### Exercise prompt:
Only the lines from the line containing "reg [7:0] a,b;" to the end of the records, both included, belong in the answer, copied exactly.

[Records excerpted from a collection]
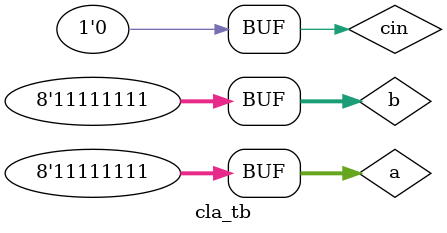
<source format=v>
module cla_tb();


reg [7:0] a,b;
reg cin;
wire cout;
wire [7:0] s;


cla dash(a,b,cin,s,cout);

initial
begin
cin=0;
a=8'b1111_1111;
b=8'b1111_1111;
end



initial
begin
//#10 $display($time,"  %b, %b, %b, %b, %b",a,b,c,s,cout);
//#10 $display($time,"  %b, %b, %b, %b, %b",a,b,c,s,cout);
$monitor($time,"  %b, %b, %b, %b, %b",a,b,cin,s,cout);
end

endmodule
</source>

### Exercise answer:
reg [7:0] a,b;
reg cin;
wire cout;
wire [7:0] s;


cla dash(a,b,cin,s,cout);

initial
begin
cin=0;
a=8'b1111_1111;
b=8'b1111_1111;
end



initial
begin
//#10 $display($time,"  %b, %b, %b, %b, %b",a,b,c,s,cout);
//#10 $display($time,"  %b, %b, %b, %b, %b",a,b,c,s,cout);
$monitor($time,"  %b, %b, %b, %b, %b",a,b,cin,s,cout);
end

endmodule
</source>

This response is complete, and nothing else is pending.